> ЗАДАНИЕ:
Замените «high-speed» на «fast» в строках материала, начиная со строки с «text The emulated» и заканчивая строкой с «table_header PC key [119, 797, 371, 835]» включительно. Приведите только эти строки, всё остальное в них оставьте без изменений.

Списки элементов и областей

■ ■ ■ ■ ■

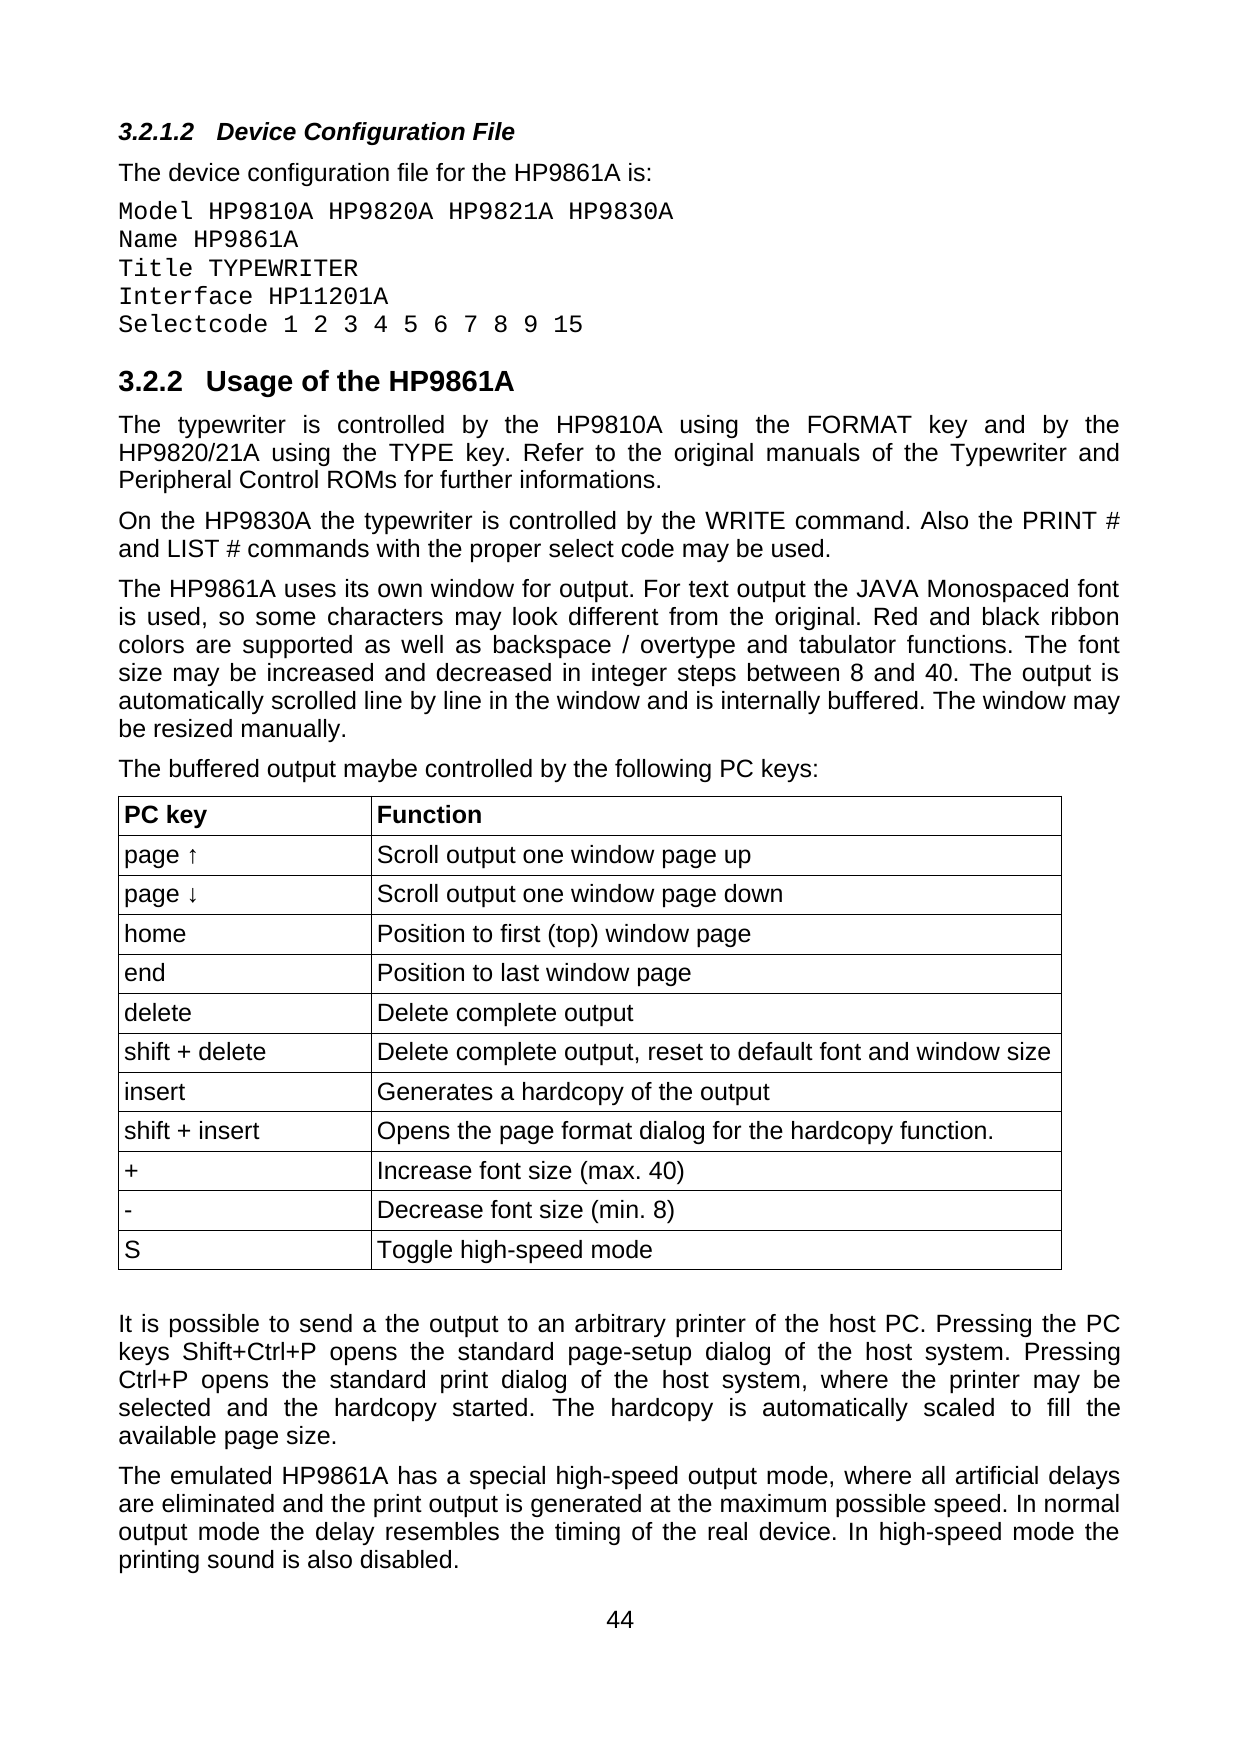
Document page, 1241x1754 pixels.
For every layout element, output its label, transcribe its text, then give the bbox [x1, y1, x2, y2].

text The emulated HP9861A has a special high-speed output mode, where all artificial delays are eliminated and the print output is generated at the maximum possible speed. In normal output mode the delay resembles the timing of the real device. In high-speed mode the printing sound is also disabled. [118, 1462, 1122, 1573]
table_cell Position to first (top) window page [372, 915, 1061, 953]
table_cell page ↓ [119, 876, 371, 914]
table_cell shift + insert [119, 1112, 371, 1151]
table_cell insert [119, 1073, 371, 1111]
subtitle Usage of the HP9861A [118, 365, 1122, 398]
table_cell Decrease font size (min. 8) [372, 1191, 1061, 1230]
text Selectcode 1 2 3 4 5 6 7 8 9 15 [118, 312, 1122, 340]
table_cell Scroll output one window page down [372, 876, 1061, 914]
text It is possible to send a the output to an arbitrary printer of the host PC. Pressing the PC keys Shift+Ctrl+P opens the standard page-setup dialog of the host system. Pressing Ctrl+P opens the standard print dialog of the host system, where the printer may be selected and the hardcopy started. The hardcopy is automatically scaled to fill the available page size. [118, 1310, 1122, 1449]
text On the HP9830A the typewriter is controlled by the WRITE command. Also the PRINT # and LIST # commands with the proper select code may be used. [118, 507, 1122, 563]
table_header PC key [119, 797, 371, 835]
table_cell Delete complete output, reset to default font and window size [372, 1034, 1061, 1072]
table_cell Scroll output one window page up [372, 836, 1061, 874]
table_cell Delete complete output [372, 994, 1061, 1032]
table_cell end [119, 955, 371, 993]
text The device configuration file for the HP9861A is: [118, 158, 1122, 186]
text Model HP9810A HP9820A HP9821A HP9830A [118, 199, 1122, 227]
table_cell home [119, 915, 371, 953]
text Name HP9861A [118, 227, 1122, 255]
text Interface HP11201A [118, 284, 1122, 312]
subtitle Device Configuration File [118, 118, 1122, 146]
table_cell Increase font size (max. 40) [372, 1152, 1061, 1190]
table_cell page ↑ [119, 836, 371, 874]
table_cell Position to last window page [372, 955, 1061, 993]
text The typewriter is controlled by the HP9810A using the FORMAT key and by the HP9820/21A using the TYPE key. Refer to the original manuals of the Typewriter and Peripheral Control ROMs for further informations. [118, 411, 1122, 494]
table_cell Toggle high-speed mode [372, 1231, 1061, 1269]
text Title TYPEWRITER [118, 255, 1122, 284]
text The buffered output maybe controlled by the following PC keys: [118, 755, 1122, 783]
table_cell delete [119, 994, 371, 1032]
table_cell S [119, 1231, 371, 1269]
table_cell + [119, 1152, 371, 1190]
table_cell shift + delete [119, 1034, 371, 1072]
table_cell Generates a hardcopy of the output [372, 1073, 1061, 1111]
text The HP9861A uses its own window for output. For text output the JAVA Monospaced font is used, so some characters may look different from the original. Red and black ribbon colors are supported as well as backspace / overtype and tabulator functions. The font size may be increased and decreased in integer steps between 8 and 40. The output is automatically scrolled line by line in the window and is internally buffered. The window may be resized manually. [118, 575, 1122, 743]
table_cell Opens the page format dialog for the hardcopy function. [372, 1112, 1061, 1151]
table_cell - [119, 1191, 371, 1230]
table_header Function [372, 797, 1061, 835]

■ ■ ■ ■ ■

> ОТВЕТ НА ЗАДАНИЕ:
text The emulated HP9861A has a special fast output mode, where all artificial delays are eliminated and the print output is generated at the maximum possible speed. In normal output mode the delay resembles the timing of the real device. In fast mode the printing sound is also disabled. [118, 1462, 1122, 1573]
table_cell Position to first (top) window page [372, 915, 1061, 953]
table_cell page ↓ [119, 876, 371, 914]
table_cell shift + insert [119, 1112, 371, 1151]
table_cell insert [119, 1073, 371, 1111]
subtitle Usage of the HP9861A [118, 365, 1122, 398]
table_cell Decrease font size (min. 8) [372, 1191, 1061, 1230]
text Selectcode 1 2 3 4 5 6 7 8 9 15 [118, 312, 1122, 340]
table_cell Scroll output one window page down [372, 876, 1061, 914]
text It is possible to send a the output to an arbitrary printer of the host PC. Pressing the PC keys Shift+Ctrl+P opens the standard page-setup dialog of the host system. Pressing Ctrl+P opens the standard print dialog of the host system, where the printer may be selected and the hardcopy started. The hardcopy is automatically scaled to fill the available page size. [118, 1310, 1122, 1449]
text On the HP9830A the typewriter is controlled by the WRITE command. Also the PRINT # and LIST # commands with the proper select code may be used. [118, 507, 1122, 563]
table_header PC key [119, 797, 371, 835]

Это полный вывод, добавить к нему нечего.